Exercise: Examine each line of the data, and copy the ones containing "front".
─── Data extract
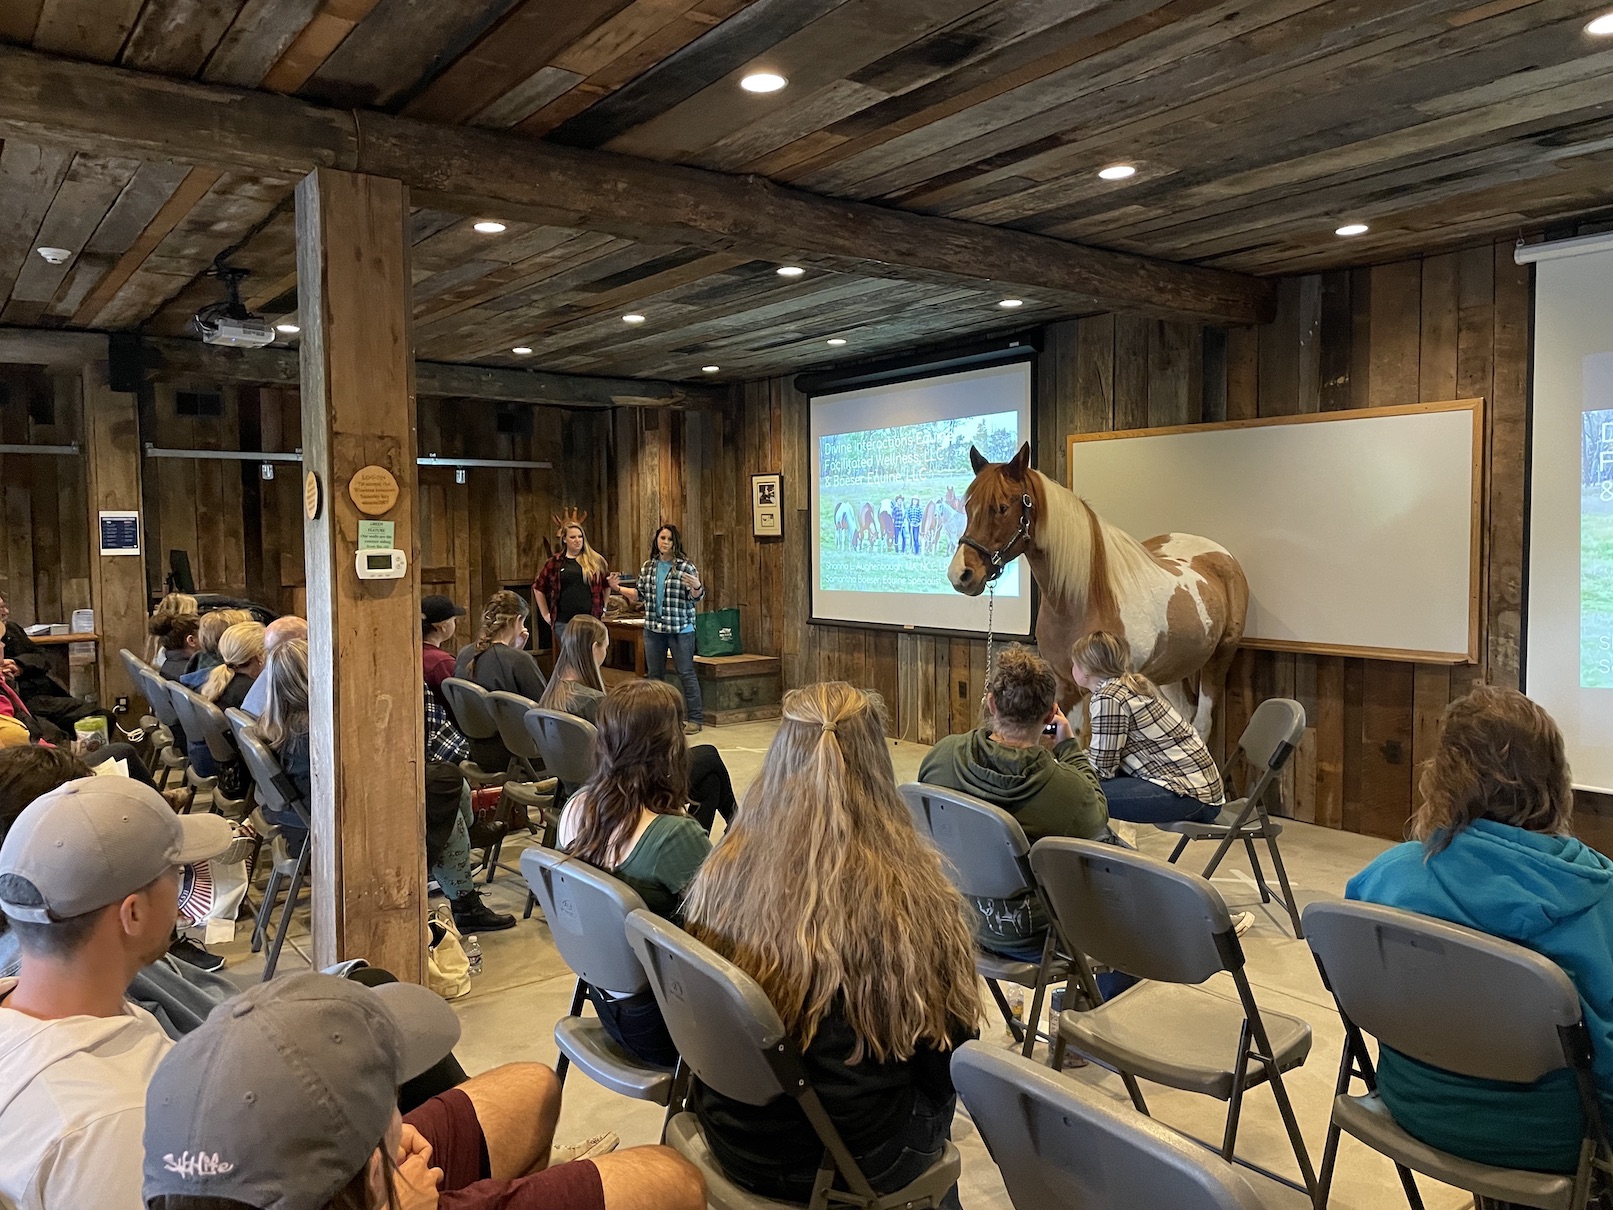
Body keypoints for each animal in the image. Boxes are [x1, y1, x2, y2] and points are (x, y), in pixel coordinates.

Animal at [941, 442, 1245, 735]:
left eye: (1002, 507)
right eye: (968, 507)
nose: (961, 574)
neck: (1086, 599)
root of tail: (1220, 554)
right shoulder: (1067, 685)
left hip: (1220, 657)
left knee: (1202, 722)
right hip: (1172, 668)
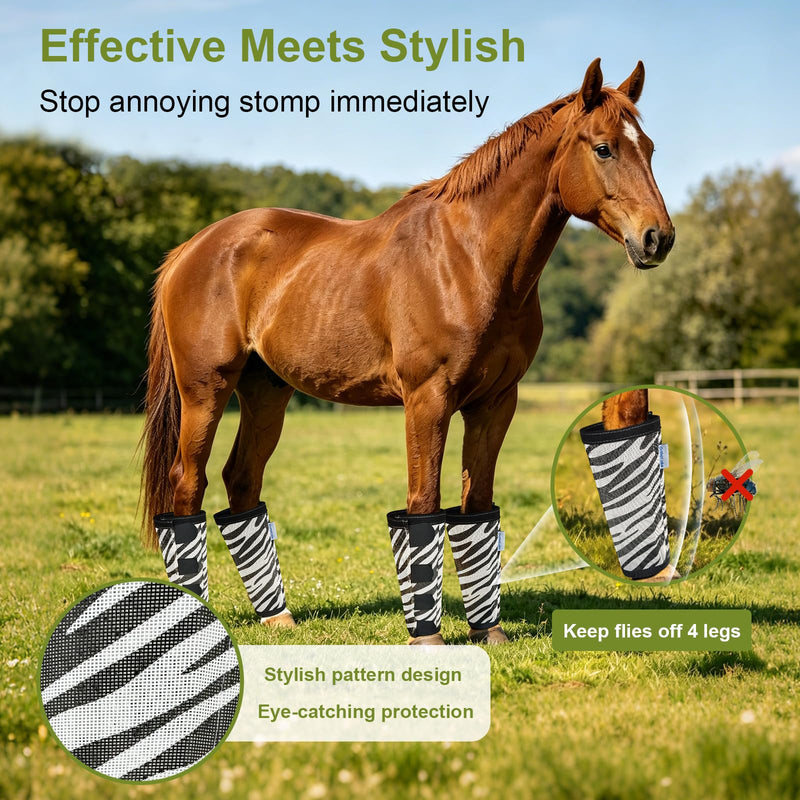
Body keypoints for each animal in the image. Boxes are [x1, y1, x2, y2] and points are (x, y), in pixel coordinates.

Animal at [140, 58, 674, 644]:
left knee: (241, 480)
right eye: (603, 148)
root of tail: (193, 248)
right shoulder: (427, 399)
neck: (469, 259)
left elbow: (476, 507)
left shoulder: (495, 403)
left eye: (649, 147)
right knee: (187, 485)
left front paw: (489, 633)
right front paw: (428, 637)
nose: (658, 238)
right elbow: (423, 504)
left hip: (266, 392)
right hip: (205, 391)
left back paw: (276, 616)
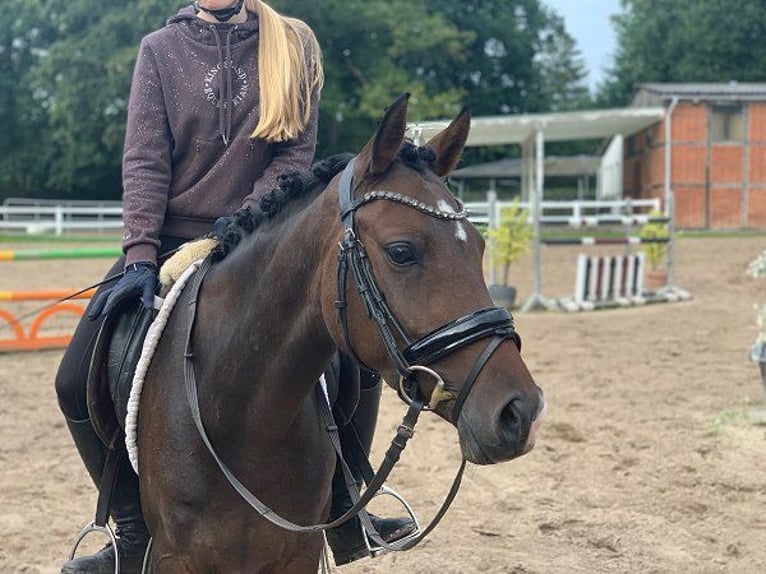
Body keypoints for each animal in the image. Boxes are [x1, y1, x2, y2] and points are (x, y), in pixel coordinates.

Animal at [136, 92, 544, 572]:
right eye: (401, 252)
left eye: (479, 247)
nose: (520, 412)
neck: (237, 416)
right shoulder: (173, 556)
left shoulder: (298, 552)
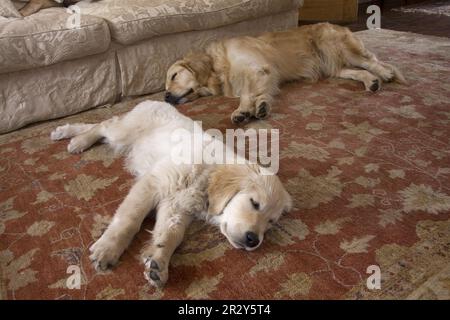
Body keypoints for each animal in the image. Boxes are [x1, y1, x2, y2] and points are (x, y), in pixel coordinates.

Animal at [50, 100, 292, 288]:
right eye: (254, 203)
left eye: (270, 223)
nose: (254, 241)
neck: (206, 174)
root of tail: (154, 100)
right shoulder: (154, 183)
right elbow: (129, 220)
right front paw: (108, 249)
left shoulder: (176, 206)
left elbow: (171, 234)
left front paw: (158, 263)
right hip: (124, 133)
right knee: (104, 124)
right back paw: (78, 140)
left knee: (101, 124)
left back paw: (66, 132)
──────
Task response:
left front paw: (489, 633)
right front paw: (428, 637)
right front paw: (108, 249)
left front paw: (158, 263)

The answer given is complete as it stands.